*DATA SUPPLIED:*
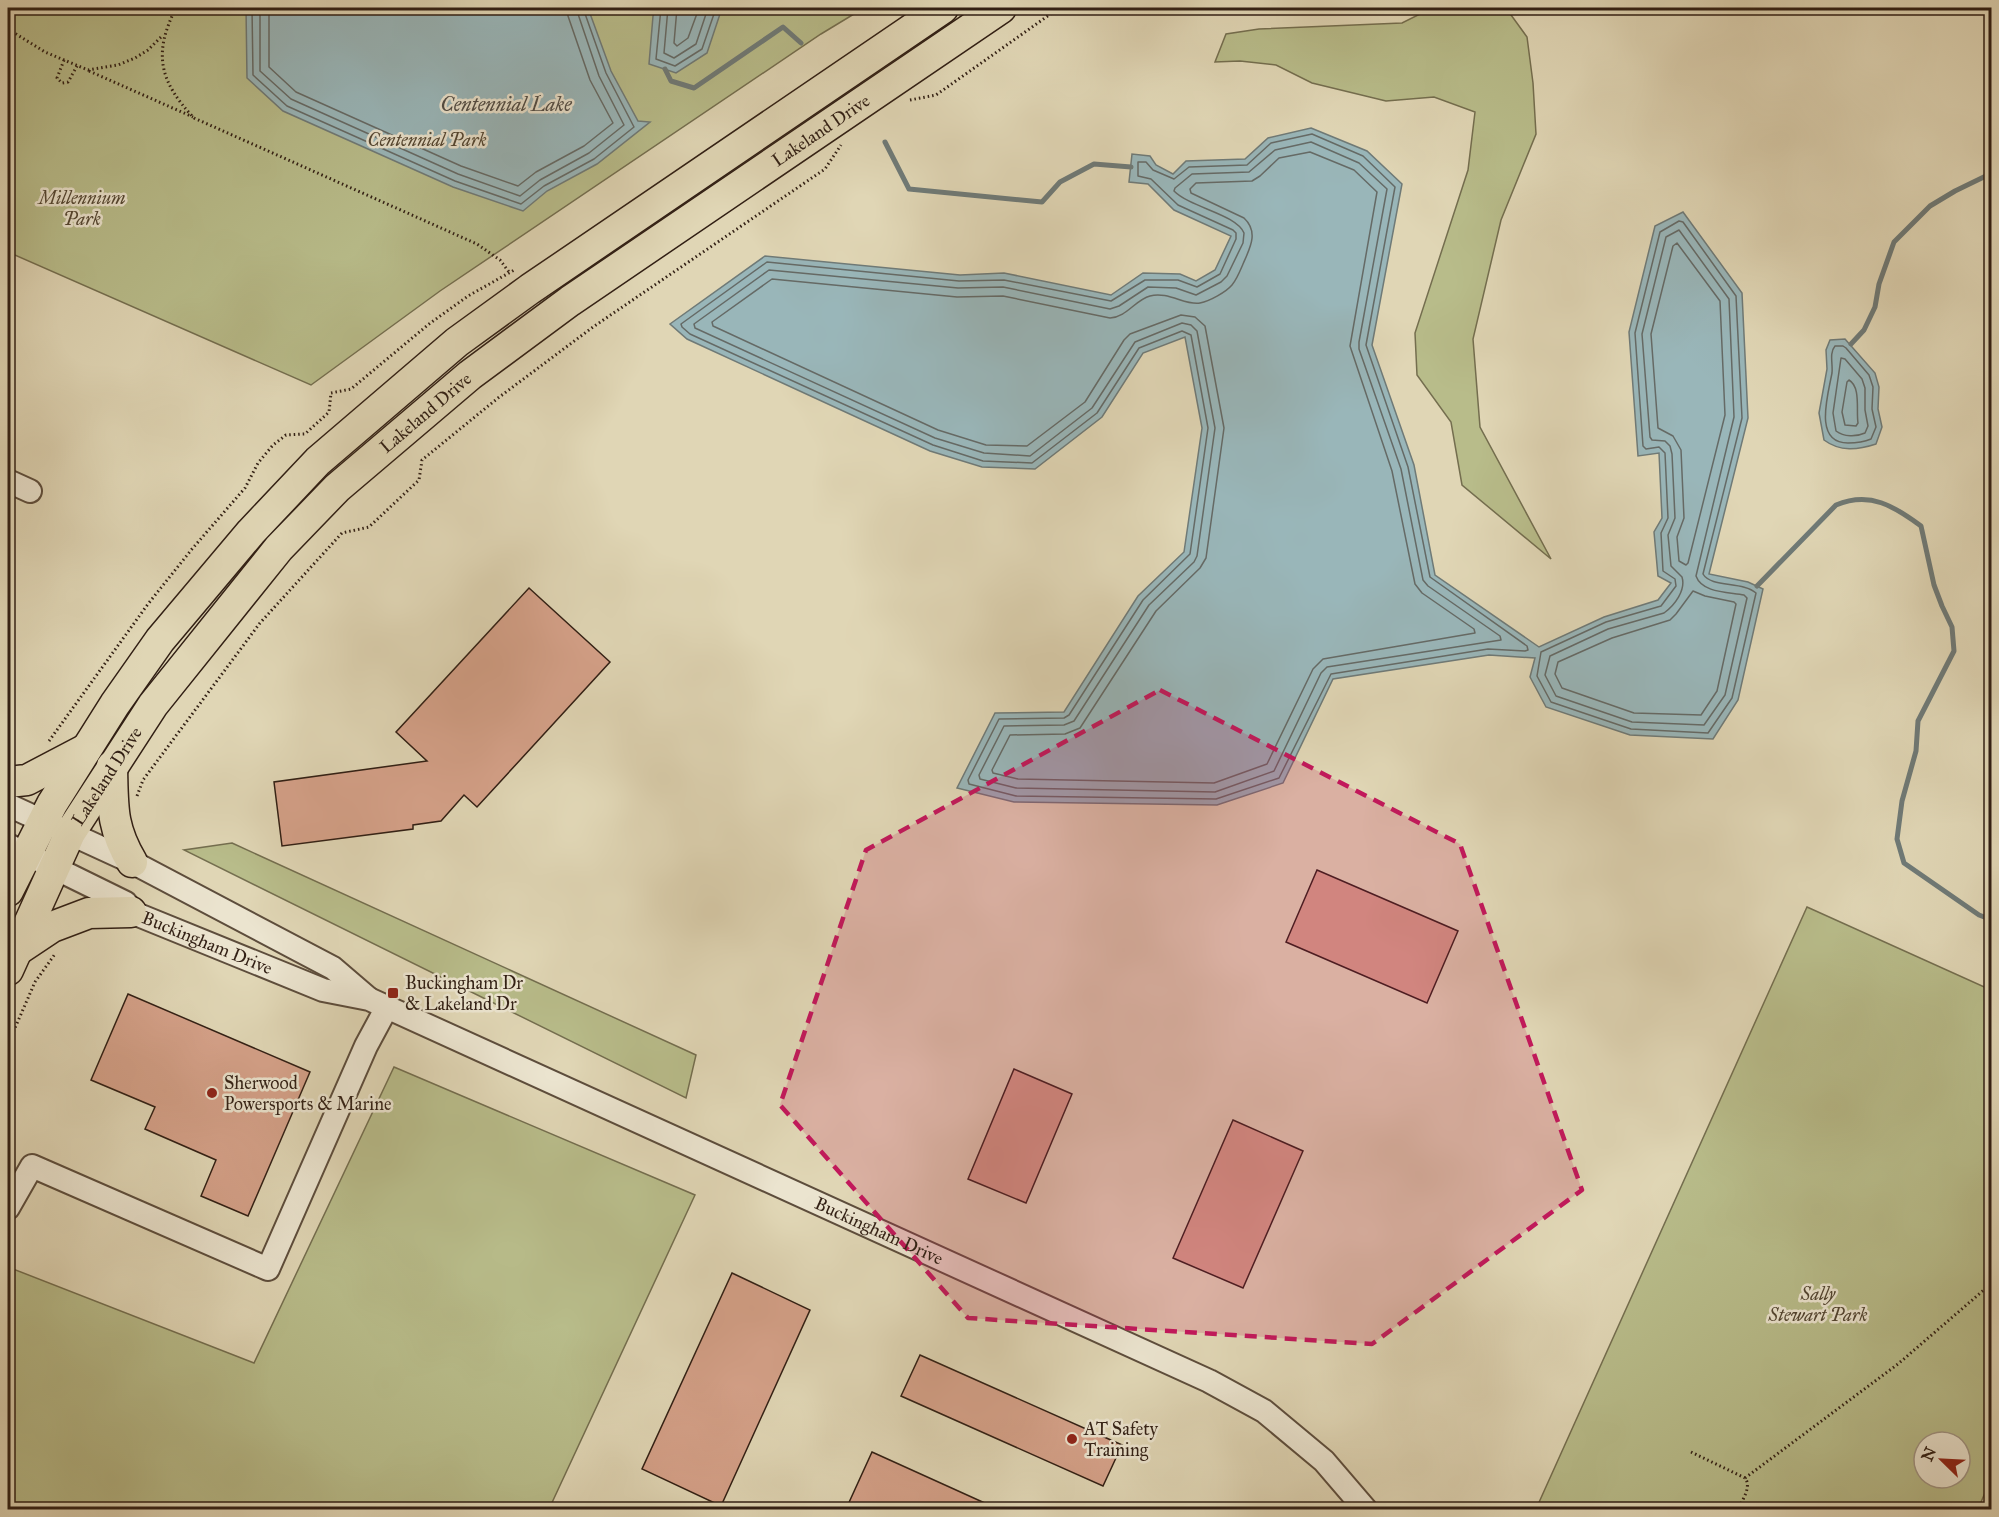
<svg xmlns="http://www.w3.org/2000/svg" width="1999" height="1517" viewBox="0 0 1999 1517" font-family="'IM FELL Great Primer',serif">
<style>
.green{fill:#b8bc8a;stroke:#746e4f;stroke-width:1.5;fill-rule:evenodd}
.water{fill:#99b6b9;stroke:#6f7a77;stroke-width:1.5}
.lines{fill:none;stroke-linecap:round;stroke-linejoin:round}
.shore{stroke:#656a66;stroke-width:1.5}
.stream{stroke:#6f7a77;stroke-width:5}
.building{fill:#d5a189;stroke:#311f14;stroke-width:1.5}
.minor-casing{stroke:#5d4d3c;stroke-width:26}
.major-casing{stroke:#311f14;stroke-width:33}
.path{stroke:#311f14;stroke-width:3;stroke-dasharray:1.5 3;stroke-linecap:butt}
.minor{stroke:#ebe4cf;stroke-width:22}
.major{stroke:#e0d6b5;stroke-width:30}
.marked{fill:#c2185b;fill-opacity:0.2;stroke:#c2185b;stroke-width:4.5;stroke-dasharray:12 8;stroke-linejoin:round}
.poi-dot{fill:#8f2418;stroke:#ebe4cf;stroke-width:2}
.labels{text-anchor:middle;dominant-baseline:central;stroke-width:5;stroke-linejoin:round;paint-order:stroke}
.street-label{font-size:18px;fill:#311f14;stroke:#ebe4cf}
.park-label{font-size:18px;font-style:italic;fill:#534632;stroke:#ebe4cf}
.poi-label{font-size:18px;fill:#311f14;stroke:#ebe4cf;text-anchor:start}
.water-label{font-size:20px;font-style:italic;fill:#504c46;stroke:#ebe4cf}
</style>
<rect width="100%" height="100%" fill="#e0d6b5"/>
<filter id="stains"><feTurbulence type="fractalNoise" baseFrequency=".00333" numOctaves="4"/><feColorMatrix values="0 0 0 0 .2 0 0 0 0 .09 0 0 0 0 .02 0 0 0 .5 -.17"/></filter>
<radialGradient id="worn" r=".72"><stop offset=".6" stop-color="#630" stop-opacity="0"/><stop offset="1" stop-color="#630" stop-opacity=".3"/></radialGradient>
<path class="green" d="M 8,8 L 864,8 L 821,34 L 440,291 L 311,385 L 8,252 Z
M 1432,8 L 1506,8 L 1527,37 L 1533,83 L 1536,134 L 1501,220 L 1473,339 L 1480,427 L 1551,559 L 1462,485 L 1451,422 L 1417,375 L 1415,333 L 1468,170 L 1475,112 L 1434,97 L 1386,101 L 1312,83 L 1276,65 L 1240,61 L 1215,62 L 1226,34 L 1259,29 L 1402,23 Z
M 232,843 L 696,1055 L 686,1098 L 184,850 Z
M 1807,907 L 1991,990 L 1991,1479 L 1978,1509 L 1536,1509 ZM 1924,1442 L 1960,1442 L 1960,1478 L 1924,1478 Z
M 394,1067 L 695,1195 L 549,1509 L 8,1509 L 8,1267 L 254,1363 Z"/>
<path class="water" d="M 246,8 L 588,8 L 611,71 L 638,121 L 650,122 L 597,164 L 547,191 L 523,211 L 453,187 L 283,111 L 247,78 Z
M 655,8 L 722,8 L 707,53 L 676,73 L 649,64 L 653,16 Z
M 1311,128 L 1367,151 L 1402,184 L 1372,345 L 1414,465 L 1435,575 L 1539,647 L 1604,617 L 1658,600 L 1671,583 L 1658,576 L 1654,532 L 1662,518 L 1659,453 L 1638,456 L 1629,332 L 1655,226 L 1683,212 L 1742,293 L 1748,418 L 1709,574 L 1748,582 L 1763,589 L 1738,700 L 1713,739 L 1630,735 L 1546,707 L 1530,677 L 1535,658 L 1489,655 L 1333,679 L 1283,783 L 1217,805 L 1014,802 L 957,788 L 995,713 L 1064,712 L 1138,596 L 1184,552 L 1202,428 L 1185,337 L 1143,353 L 1102,417 L 1035,469 L 982,467 L 930,451 L 687,339 L 670,324 L 765,256 L 960,275 L 1004,273 L 1111,295 L 1143,273 L 1180,274 L 1196,281 L 1215,270 L 1231,236 L 1174,210 L 1148,184 L 1129,182 L 1132,154 L 1150,156 L 1156,165 L 1173,174 L 1186,161 L 1245,159 L 1268,138 Z
M 1845,339 L 1875,373 L 1879,387 L 1878,409 L 1882,427 L 1876,444 C 1858,450 1840,452 1824,440 L 1819,413 L 1827,369 L 1826,350 L 1830,340 Z"/>
<g class="lines">
<path class="shore" d="M 252,8 L 253,75 L 287,106 L 455,181 L 521,204 L 544,186 L 594,159 L 634,127 L 606,73 L 583,8
M 260,8 L 260,71 L 291,99 L 458,174 L 520,196 L 540,180 L 589,153 L 624,125 L 599,76 L 576,8
M 269,8 L 269,67 L 296,92 L 461,166 L 518,186 L 536,172 L 584,146 L 613,123 L 590,80 L 568,16 L 567,8
M 661,8 L 656,59 L 675,66 L 702,49 L 716,8
M 668,8 L 664,53 L 674,58 L 696,44 L 708,8
M 677,8 L 674,43 L 677,46 L 688,38 L 699,8
M 1312,134 L 1363,156 L 1395,187 L 1366,345 L 1408,467 L 1430,577 L 1527,646 L 1528,650 L 1525,651 L 1488,649 L 1331,674 L 1279,778 L 1216,799 L 1016,796 L 969,784 L 968,780 L 999,719 L 1064,718 L 1069,715 L 1143,600 L 1190,554 L 1208,428 L 1191,335 L 1182,331 L 1139,348 L 1097,413 L 1032,463 L 983,461 L 933,445 L 690,334 L 682,327 L 681,324 L 767,262 L 959,281 L 1004,280 L 1111,301 L 1145,280 L 1178,280 L 1197,287 L 1220,274 L 1236,239 L 1236,233 L 1233,230 L 1178,205 L 1151,179 L 1138,176 L 1138,162 L 1146,162 L 1153,170 L 1174,179 L 1189,167 L 1247,165 L 1271,143 Z
M 1311,142 L 1359,163 L 1387,189 L 1359,342 L 1359,349 L 1401,469 L 1423,580 L 1428,586 L 1500,636 L 1501,640 L 1327,667 L 1321,673 L 1274,771 L 1215,792 L 1016,788 L 980,779 L 979,775 L 1004,726 L 1064,725 L 1074,721 L 1149,605 L 1194,562 L 1197,556 L 1215,428 L 1197,331 L 1191,325 L 1182,323 L 1135,342 L 1092,408 L 1030,456 L 984,453 L 935,438 L 695,328 L 694,324 L 769,270 L 958,288 L 1003,287 L 1110,309 L 1119,306 L 1148,287 L 1176,288 L 1196,295 L 1221,282 L 1227,276 L 1243,243 L 1244,233 C 1236,214 1191,208 1174,191 L 1175,188 L 1192,174 L 1249,172 L 1275,150 Z
M 1310,152 L 1354,170 L 1377,192 L 1350,346 L 1392,471 L 1415,584 L 1422,593 L 1474,629 L 1475,633 L 1323,659 L 1313,669 L 1267,764 L 1214,783 L 1018,779 L 993,773 L 992,770 L 1010,735 L 1065,734 L 1080,728 L 1156,611 L 1200,568 L 1206,558 L 1224,428 L 1205,326 L 1195,317 L 1181,315 L 1130,334 L 1124,340 L 1085,402 L 1027,446 L 986,445 L 938,430 L 713,326 L 712,322 L 772,279 L 957,297 L 1003,296 L 1110,318 C 1127,317 1135,300 1150,296 C 1168,291 1186,306 1200,303 C 1210,301 1226,292 1232,285 C 1237,279 1240,271 1243,264 C 1250,248 1259,232 1244,218 L 1191,193 L 1190,189 L 1196,183 L 1252,181 L 1260,176 L 1279,158 Z
M 1679,221 L 1683,222 L 1736,296 L 1742,418 L 1703,574 C 1711,588 1743,581 1756,593 L 1732,698 L 1708,733 L 1631,729 L 1551,702 L 1537,676 L 1541,652 L 1606,622 L 1661,606 L 1676,586 L 1675,579 L 1663,571 L 1661,533 L 1668,518 L 1665,453 L 1659,447 L 1646,449 L 1643,446 L 1635,333 L 1660,232 Z
M 1679,230 L 1729,299 L 1734,417 L 1696,576 C 1702,593 1728,592 1744,595 L 1747,598 L 1725,695 L 1704,725 L 1632,722 L 1556,696 L 1545,675 L 1550,656 L 1608,629 L 1664,613 C 1675,605 1686,590 1682,577 L 1671,566 L 1668,535 L 1675,518 L 1672,454 L 1670,446 L 1665,441 L 1652,440 L 1650,437 L 1642,334 L 1666,237 Z
M 1677,243 L 1720,301 L 1725,415 L 1688,563 L 1686,565 L 1679,561 L 1677,537 L 1684,518 L 1681,450 L 1673,436 L 1658,428 L 1651,334 L 1673,246 Z
M 1835,346 L 1843,346 L 1846,348 L 1869,375 L 1873,387 L 1872,409 L 1876,427 L 1871,439 C 1864,442 1857,443 1848,443 C 1813,443 1828,395 1832,373 C 1833,364 1829,353 1835,346 Z
M 1841,358 L 1845,359 L 1862,379 L 1865,388 L 1865,410 L 1868,426 L 1865,433 C 1856,437 1844,437 1836,431 L 1833,413 Z
M 1849,380 C 1861,387 1856,410 1858,423 L 1856,426 L 1845,425 L 1842,412 L 1847,382 Z
M 1693,591 L 1705,596 L 1734,602 L 1736,604 L 1717,691 L 1701,715 L 1634,713 L 1562,688 L 1555,674 L 1558,662 L 1612,638 L 1670,620 L 1676,614 Z"/>
<path class="stream" d="M 665,69 L 671,81 L 694,88 L 783,27 L 801,43
M 885,142 L 909,189 L 1042,202 L 1060,182 L 1094,164 L 1131,167
M 1851,344 L 1864,330 L 1875,307 L 1879,284 L 1894,242 L 1930,206 L 1955,191 L 1992,173
M 1757,586 L 1836,505 C 1870,491 1894,506 1921,526 L 1934,585 L 1942,606 L 1952,627 L 1954,651 L 1918,721 L 1916,751 L 1902,801 L 1897,839 L 1904,863 L 1979,915 L 1992,920"/>
</g>
<path class="building" d="M 529,588 L 610,662 L 477,807 L 464,795 L 441,821 L 413,825 L 413,829 L 282,846 L 274,782 L 427,761 L 396,732 Z
M 1317,870 L 1458,931 L 1427,1003 L 1286,942 Z
M 128,994 L 310,1072 L 248,1216 L 201,1196 L 216,1160 L 145,1129 L 155,1107 L 91,1080 Z
M 1014,1069 L 1072,1094 L 1026,1203 L 968,1179 Z
M 1233,1120 L 1303,1151 L 1243,1288 L 1173,1258 Z
M 732,1273 L 810,1310 L 721,1506 L 642,1469 Z
M 920,1355 L 1122,1445 L 1103,1486 L 901,1396 Z
M 872,1452 L 998,1509 L 846,1509 Z"/>
<g class="lines">
<defs>
<g id="minor">
<path d="M 8,481 L 30,491"/>
<path d="M 8,805 L 132,862 L 333,968 L 368,998"/>
<path id="s1" d="M 8,845 L 126,903 L 131,912 L 323,990 L 369,999 L 1209,1381 L 1264,1411 L 1324,1461 L 1366,1510"/>
<path d="M 8,1208 L 32,1166 L 268,1269 L 366,1046 L 387,1007"/>
</g>
<g id="major">
<path d="M 112,766 C 113,806 111,827 132,862"/>
<path d="M 8,782 L 27,780 L 86,749"/>
<path d="M 8,891 L 52,804 L 115,704 L 160,640 L 251,532 L 318,461 L 457,342 L 530,289 L 943,8"/>
<path d="M 16,951 L 52,927 L 89,913 L 131,912"/>
<path id="s2" d="M 8,970 L 70,833 L 153,705 L 279,548 L 337,488 L 470,375 L 570,301 L 1001,8"/>
</g>
</defs>
<use href="#minor" class="minor-casing"/>
<use href="#major" class="major-casing"/>
<path class="path" d="M 176,8 C 153,53 159,81 194,118 L 477,244 L 500,260 L 509,272
M 8,29 L 45,52 L 88,70 L 118,65 L 135,58 L 148,50 L 162,36
M 64,60 L 57,78 L 62,83 L 68,82 L 77,66
M 89,71 L 193,117
M 910,100 L 936,95 L 1059,8
M 49,741 L 148,604 L 192,549 L 245,488 L 258,463 L 273,445 L 286,435 L 305,434 L 329,412 L 331,393 L 351,389 L 429,324 L 468,296 L 516,269
M 137,796 L 143,780 L 260,623 L 342,533 L 369,527 L 419,480 L 422,460 L 498,398 L 593,327 L 825,169 L 841,145
M 8,1044 L 35,982 L 55,954
M 1691,1452 L 1745,1478 C 1752,1487 1742,1500 1738,1510
M 1745,1478 L 1898,1364 L 1992,1283"/>
<use href="#minor" class="minor"/>
<use href="#major" class="major"/>
</g>
<path class="marked" d="M 1160,690 L 1460,844 L 1582,1190 L 1372,1344 L 968,1318 L 780,1105 L 866,850 Z"/>
<g class="poi-dot">
<rect x="387" y="987" width="12" height="12" rx="3"/>
<circle cx="212" cy="1093" r="6"/>
<circle cx="1072" cy="1439" r="6"/>
</g>
<g class="labels">
<g class="street-label">
<text stroke="none"><textPath href="#s2" startOffset="1190">Lakeland Drive</textPath></text>
<text stroke="none"><textPath href="#s2" startOffset="704">Lakeland Drive</textPath></text>
<text stroke="none"><textPath href="#s2" startOffset="218">Lakeland Drive</textPath></text>
<text stroke="none"><textPath href="#s1" startOffset="224">Buckingham Drive</textPath></text>
<text stroke="none"><textPath href="#s1" startOffset="956">Buckingham Drive</textPath></text>
</g>
<g class="park-label">
<text x="427" y="140">Centennial Park</text>
<text x="82" y="198">Millennium<tspan x="82" dy="21">Park</tspan></text>
<text x="1818" y="1294">Sally<tspan x="1818" dy="21">Stewart Park</tspan></text>
</g>
<g class="poi-label">
<text x="405" y="983">Buckingham Dr<tspan x="405" dy="21">&amp; Lakeland Dr</tspan></text>
<text x="224" y="1083">Sherwood<tspan x="224" dy="21">Powersports &amp; Marine</tspan></text>
<text x="1084" y="1429">AT Safety<tspan x="1084" dy="21">Training</tspan></text>
</g>
<g class="water-label">
<text x="506" y="104">Centennial Lake</text>
</g>
</g>
<rect width="1999" height="1517" fill="none" stroke="#e0d6b5" stroke-width="30"/>
<rect x="9" y="9" width="1981" height="1499" fill="none" stroke="#311f14" stroke-width="3"/>
<rect x="15" y="15" width="1969" height="1487" fill="none" stroke="#311f14" stroke-width="1.5"/>
<g transform="translate(1942 1460) rotate(294)"><circle r="28" fill="#ebe4cf" stroke="#a19584" stroke-width="1.5"/>
<path d="M0-4.5L10 22L0 15L-10 22Z" fill="#8f2418"/>
<text y="-9" font-size="16" font-weight="bold" text-anchor="middle" fill="#311f14">N</text>
</g>
<rect width="100%" height="100%" filter="url(#stains)"/>
<rect width="100%" height="100%" fill="url(#worn)"/>
</svg>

*AIM OF THE TASK:*
Using the records above, copy all lines that include the word "major".

*OUTPUT OF THE EXERCISE:*
.major-casing{stroke:#311f14;stroke-width:33}
.major{stroke:#e0d6b5;stroke-width:30}
<g id="major">
<use href="#major" class="major-casing"/>
<use href="#major" class="major"/>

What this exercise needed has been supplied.